高齢者は,非典型的な症状経過や身体所見を示しやすい。さらにmultimorbidity(多疾患併存),polypharmacy(多剤併用),認知機能低下を伴うと病態が複雑化しアセスメント困難となる。また「いつもと違う」「何となく調子が悪い」という訴えに重篤な疾患が隠れている場合も多く,軽視できない。自施設以外の複数医療機関に通院していることも多く,お薬手帳等による処方薬確認も忘れてはならない。
診療所や在宅では,施行できる検査に限りがあり迅速性に劣るため,病歴と身体診察が何より重要である。日頃からきちんとバイタル測定や身体診察を行い,記録に残しておくことが急性期のアセスメントに役立つ。

2 入院適応の考え方

医学的適応のみで判断できないことが多く,個々の症例で総合的判断が必要である。

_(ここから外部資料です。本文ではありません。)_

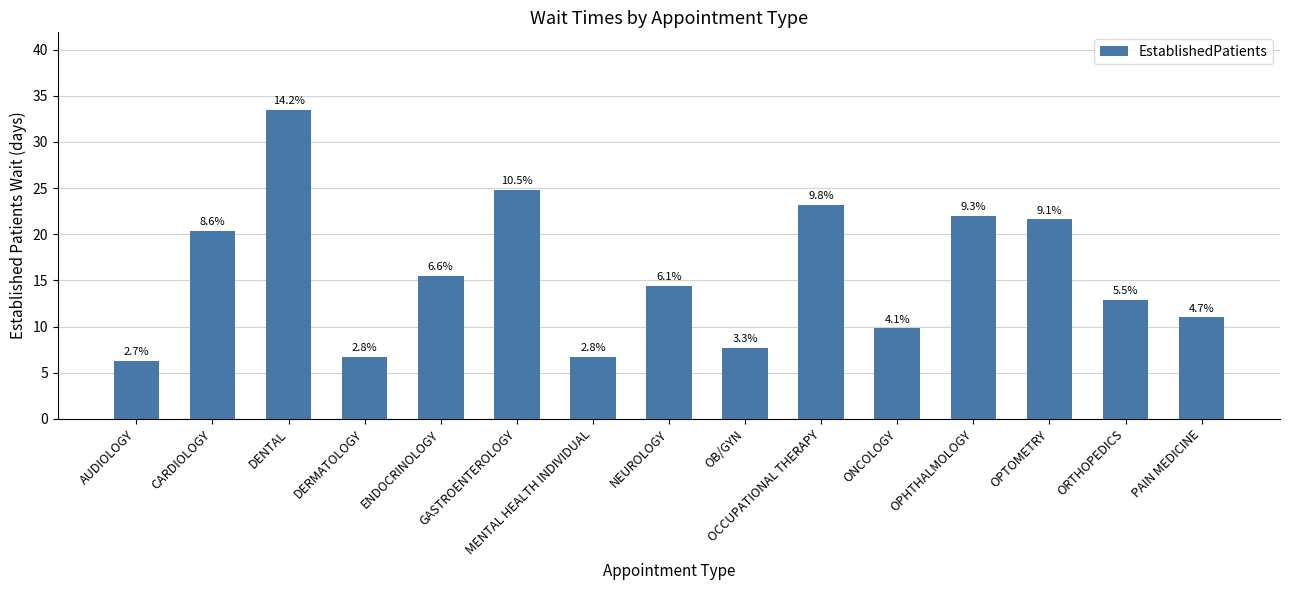

How many bars are there in total?

15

集中治療を要する重篤な疾患であっても,たとえばターミナル患者や超高齢者,自宅で過ごしたいという強い意志・覚悟がある場合は,在宅で可能な治療を行うこともある。反対に,在宅での治療が十分可能と判断しても,本人や家族の状況・希望により入院対応とする場合もある。ただ,高齢者では入院による弊害(認知機能低下,せん妄,ADL低下,転倒など)への配慮も必要である。病態の予後予測,診療所のフォロー体制,後方支援病院の状況などもふまえた個別的な総合判断が求められる。

この際,患者-家族-医療者間のきめ細かなコミュニケーションが必要であり,アドバンス・ケア・プランニング(ACP)を有意義に活かす場面でもある。帰宅とした場合でも病状悪化の可能性を考慮し慎重に経過観察し,一時的に介護負担が増す場合もあるため介護連携が必要である。